Вернувшись в школу, я сделал самое важное за всю мою жизнь открытие – если ты можешь каким-либо образом оказаться первым, то неважно, насколько ты умен или умел.
Пять суток, проведенных в обществе Робин Свелтер, возвели меня на пьедестал в чрезвычайно почитаемой области подростковой сексуальности. Мальчишки мялись и делано грубили, стремясь узнать подробности моих приключений, но быстро уверяли меня, что давным-давно знают все еще лучше меня. Вскоре я усвоил второй важный урок: никто не любит всезнаек. Зависть переросла в неприязнь, и одноклассники сплотились против меня. Но меня подобный расклад ничуть не встревожил: ведь на моей стороне оставались девочки. А им-то, конечно, мало рассказов: им подавай доказательства. Между прочим, отношение ко мне никоим образом не было связано с моей фамилией. Там, откуда я прибыл, трудно быть плохим учеником. Для каждого ребенка составляется план обучения с индивидуальным набором методик. Эффективность такой программы непрерывно анализируется, ее постоянно совершенствуют, и в итоге в школе никто не отстает.

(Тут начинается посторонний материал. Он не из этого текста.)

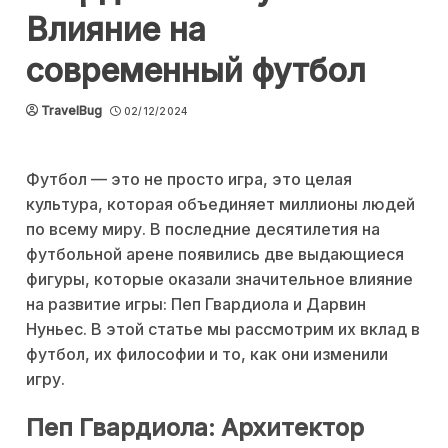
Влияние на
современный футбол
TravelBug
02/12/2024
Футбол — это не просто игра, это целая
культура, которая объединяет миллионы людей
по всему миру. В последние десятилетия на
футбольной арене появились две выдающиеся
фигуры, которые оказали значительное влияние
на развитие игры: Пеп Гвардиола и Дарвин
Нуньес. В этой статье мы рассмотрим их вклад в
футбол, их философии и то, как они изменили
игру.
Пеп Гвардиола: Архитектор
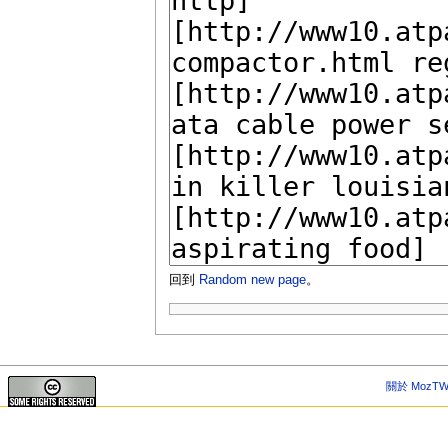
回到
Random new page
。
關於 MozTW 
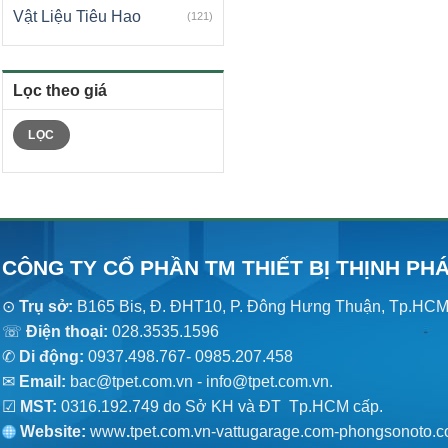
Vật Liệu Tiêu Hao
(121)
Lọc theo giá
Giá
Giá
LỌC
tối
tối
thiểu
đa
CÔNG TY CỔ PHẦN TM THIẾT BỊ THỊNH PH
⊙
Trụ sở:
B165 Bis, Đ. ĐHT10, P. Đông Hưng Thuận, Tp.HC
☏
Điện thoại:
028.3535.1596
✆
Di động:
0937.498.767- 0985.207.458
✉
Email:
bac@tpet.com.vn - info@tpet.com.vn.
☑
MST:
0316.192.749 do Sở KH và ĐT Tp.HCM cấp.
Website:
www
.
tpet.com.vn-vattugarage.com-phongsonoto.c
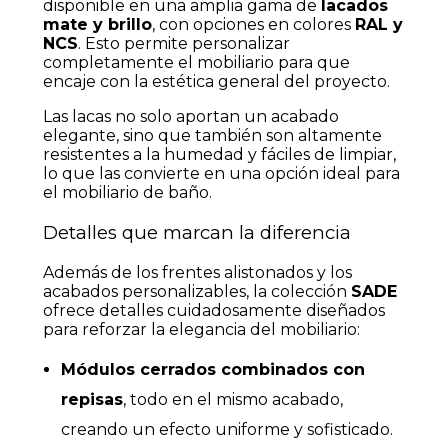
disponible en una amplia gama de
lacados
mate y brillo
, con opciones en colores
RAL y
NCS
. Esto permite personalizar
completamente el mobiliario para que
encaje con la estética general del proyecto.
Las lacas no solo aportan un acabado
elegante, sino que también son altamente
resistentes a la humedad y fáciles de limpiar,
lo que las convierte en una opción ideal para
el mobiliario de baño.
Detalles que marcan la diferencia
Además de los frentes alistonados y los
acabados personalizables, la colección
SADE
ofrece detalles cuidadosamente diseñados
para reforzar la elegancia del mobiliario:
Módulos cerrados combinados con
repisas
, todo en el mismo acabado,
creando un efecto uniforme y sofisticado.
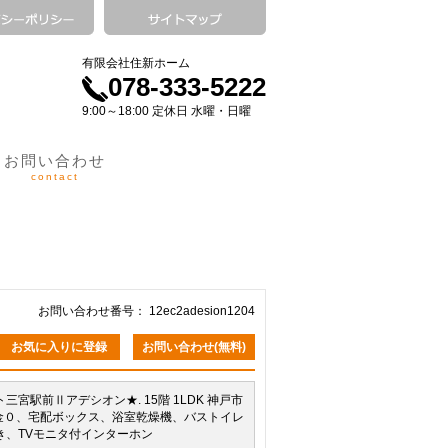
有限会社住新ホーム
078-333-5222
9:00～18:00 定休日 水曜・日曜
お問い合わせ
contact
お問い合わせ番号： 12ec2adesion1204
お気に入りに登録
お問い合わせ(無料)
駅前Ⅱアデシオン★. 15階 1LDK 神戸市
０ 礼金０、宅配ボックス、浴室乾燥機、バストイレ
、TVモニタ付インターホン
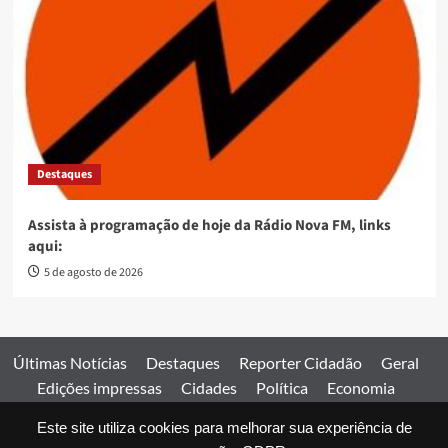
Destaques
Assista à programação de hoje da Rádio Nova FM, links
aqui:
5 de agosto de 2026
Últimas Notícias
Destaques
Reporter Cidadão
Geral
Edições impressas
Cidades
Política
Economia
Esportes
Este site utiliza cookies para melhorar sua experiência de
Comercial
Edições impressas
Expediente
Home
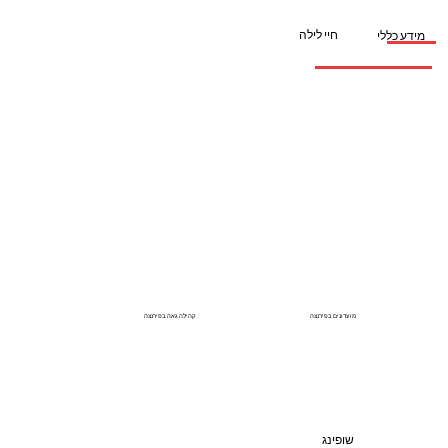
חיי לילה
מידע כללי
מועדונים בפירנצה
קהילה גאה בפירנצה
שופינג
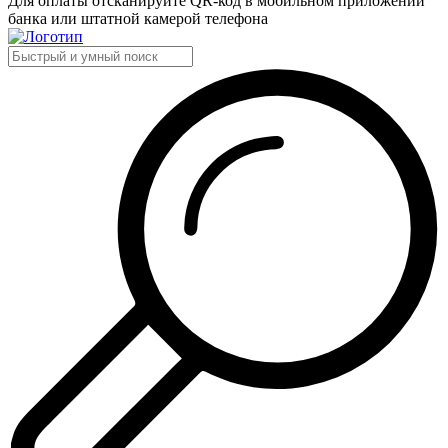
Для оплаты отсканируйте QR-код в мобильном приложении
банка или штатной камерой телефона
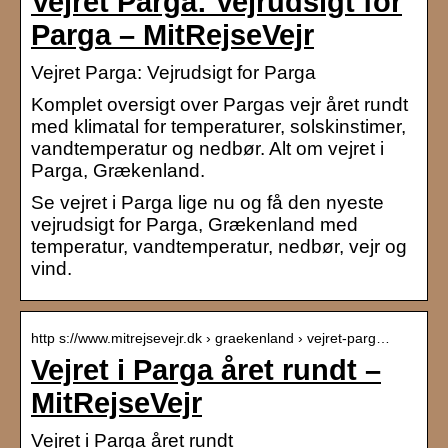
Vejret Parga: Vejrudsigt for
Parga – MitRejseVejr
Vejret Parga: Vejrudsigt for Parga
Komplet oversigt over Pargas vejr året rundt
med klimatal for temperaturer, solskinstimer,
vandtemperatur og nedbør. Alt om vejret i
Parga, Grækenland.
Se vejret i Parga lige nu og få den nyeste
vejrudsigt for Parga, Grækenland med
temperatur, vandtemperatur, nedbør, vejr og
vind.
http s://www.mitrejsevejr.dk › graekenland › vejret-parg…
Vejret i Parga året rundt –
MitRejseVejr
Vejret i Parga året rundt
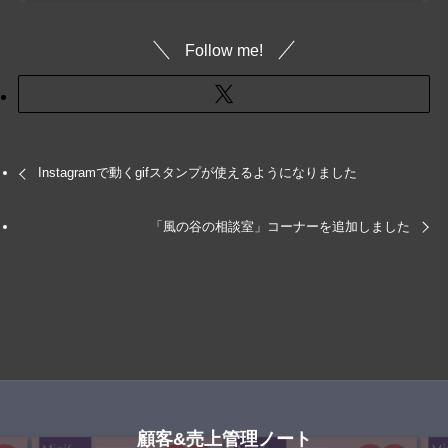
Follow me!
Instagramで動くgifスタンプが使えるようになりました
「風の谷の相談室」コーナーを追加しました
顧客&売上管理ノート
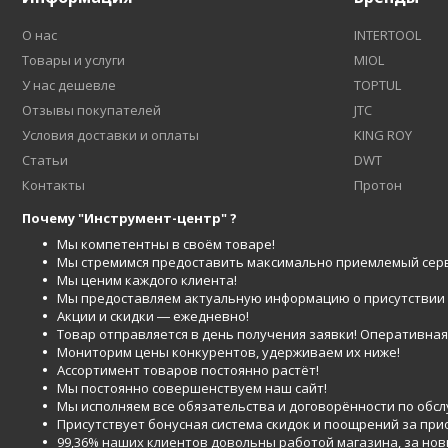
О нас
INTERTOOL
Товары и услуги
MIOL
У нас дешевле
TOPTUL
Отзывы покупателей
JTC
Условия доставки и оплаты
KING ROY
Статьи
DWT
Контакты
Протон
Почему "Инструмент-центр" ?
Мы компетентны в своём товаре!
Мы стремимся предоставить максимально приемлемый серв
Мы ценим каждого клиента!
Мы предоставляем актуальную информацию о присутствии то
Акции и скидки ― ежедневно!
Товар отправляется в день получения заявки! Оперативная 
Мониторим цены конкурентов, удерживаем их ниже!
Ассортимент товаров постоянно растёт!
Мы постоянно совершенствуем наш сайт!
Мы исполняем все обязательства и договорённости по обс
Присутствует бонусная система скидок и поощрений за при
99,36% наших клиентов довольны работой магазина, за но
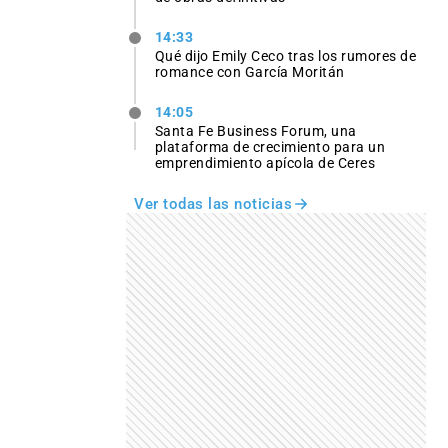
14:33
Qué dijo Emily Ceco tras los rumores de
romance con García Moritán
14:05
Santa Fe Business Forum, una
plataforma de crecimiento para un
emprendimiento apícola de Ceres
Ver todas las noticias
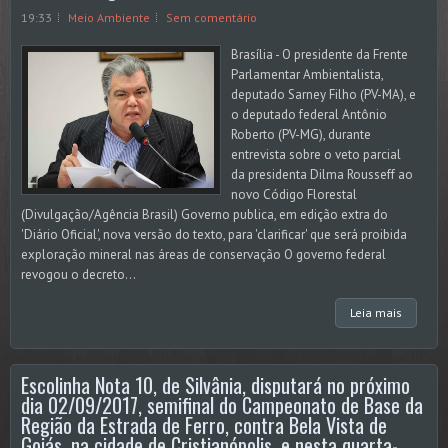
19:33
Meio Ambiente
Sem comentário
Brasília - O presidente da Frente
Parlamentar Ambientalista,
deputado Sarney Filho (PV-MA), e
o deputado federal Antônio
Roberto (PV-MG), durante
entrevista sobre o veto parcial
da presidenta Dilma Rousseff ao
novo Código Florestal
(Divulgação/Agência Brasil) Governo publica, em edição extra do
'Diário Oficial', nova versão do texto, para 'clarificar' que será proibida
exploração mineral nas áreas de conservação O governo federal
revogou o decreto...
Leia mais
Escolinha Nota 10, de Silvânia, disputará no próximo
dia 02/09/2017, semifinal do Campeonato de Base da
Região da Estrada de Ferro, contra Bela Vista de
Goiás, na cidade de Cristianópolis, e nesta quarta-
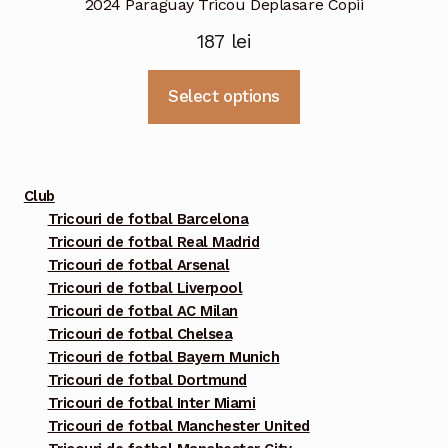
2024 Paraguay Tricou Deplasare Copii
187
lei
Acest
Select options
produs
are
mai
multe
Club
variații.
Tricouri de fotbal Barcelona
Tricouri de fotbal Real Madrid
Opțiunile
Tricouri de fotbal Arsenal
pot
Tricouri de fotbal Liverpool
fi
Tricouri de fotbal AC Milan
alese
Tricouri de fotbal Chelsea
în
Tricouri de fotbal Bayern Munich
pagina
Tricouri de fotbal Dortmund
Tricouri de fotbal Inter Miami
produsului.
Tricouri de fotbal Manchester United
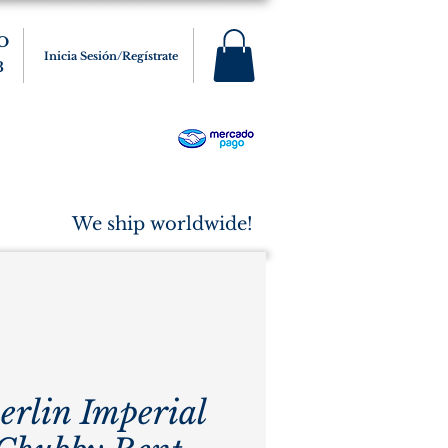
O
Inicia Sesión/Regístrate
3
s
Varios
Cigarros
More
We ship worldwide!
erlin Imperial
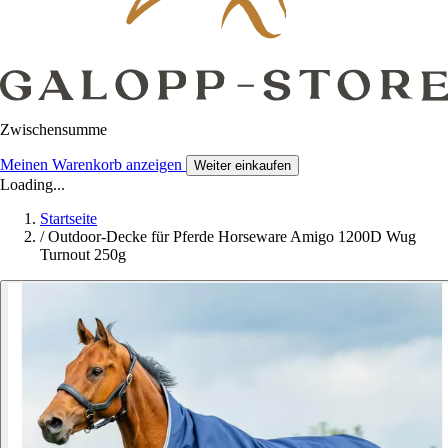
Zwischensumme
Meinen Warenkorb anzeigen
Weiter einkaufen
Loading...
Startseite
/
Outdoor-Decke für Pferde Horseware Amigo 1200D Wug
Turnout 250g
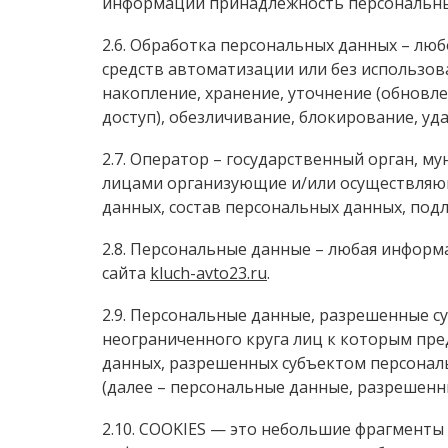
информации принадлежность персональных
2.6. Обработка персональных данных – лю
средств автоматизации или без использов
накопление, хранение, уточнение (обновле
доступ), обезличивание, блокирование, уд
2.7. Оператор – государственный орган, м
лицами организующие и/или осуществляющ
данных, состав персональных данных, под
2.8. Персональные данные – любая информ
сайта
kluch-avto23.ru
.
2.9. Персональные данные, разрешенные с
неограниченного круга лиц к которым пре
данных, разрешенных субъектом персонал
(далее – персональные данные, разрешенн
2.10. COOKIES — это небольшие фрагменты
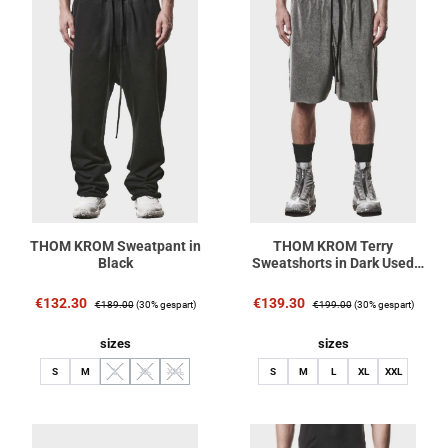
THOM KROM Sweatpant in
THOM KROM Terry
Black
Sweatshorts in Dark Used
Grey
Verkaufspreis:
Regulärer Preis:
Verkaufspreis:
Regulärer Preis:
€132.30
€139.30
€189.00
(30% gespart)
€199.00
(30% gespart)
auswählen
auswählen
sizes
sizes
S
M
L
XL
XXL
S
M
L
XL
XXL
(Diese Option ist zurzeit nicht verfügbar.)
(Diese Option ist zurzeit nicht verfügbar.)
(Diese Option ist zurzeit nicht verfügbar.)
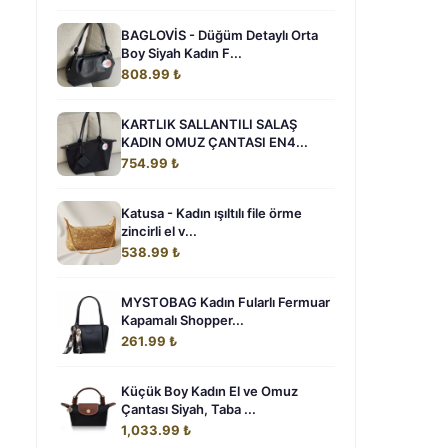
BAGLOVİS - Düğüm Detaylı Orta
Boy Siyah Kadın F...
808.99 ₺
KARTLIK SALLANTILI SALAŞ
KADIN OMUZ ÇANTASI EN4...
754.99 ₺
Katusa - Kadın ışıltılı file örme
zincirli el v...
538.99 ₺
MYSTOBAG Kadın Fularlı Fermuar
Kapamalı Shopper...
261.99 ₺
Küçük Boy Kadın El ve Omuz
Çantası Siyah, Taba ...
1,033.99 ₺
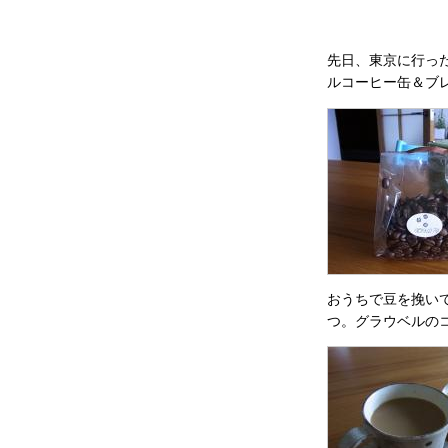
先日、東京に行っ
ルコーヒー缶＆ブ
おうちで豆を挽い
つ。グラウベルの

Поэтому со стороны единственного сына великого Виктора Баррена было форменной наглостью пренебрегать учебой и посвятить себя факультативной, если можно так выразиться, деятельности: водить шашни с каждой девочкой, которая этого пожелает.
Но всему есть предел. У меня не хватало ума понять, что валюта моего преждевременного опыта обесценится от перенасыщения. Когда к пятнадцати годам мои тайные познания получили широкую огласку, я столкнулся с непреодолимой преградой. Девицы хотели, чтобы все это что-то значило. Они хотели рассчитывать на меня. Одного секса им уже было мало. Они стремились к любви.
Я чувствовал себя, как бегун, который неожиданно узнал, что он соревнуется не в марафонском беге, а в триатлоне, а он, оказывается, забыл взять велосипед, да и плавать вовсе не умеет.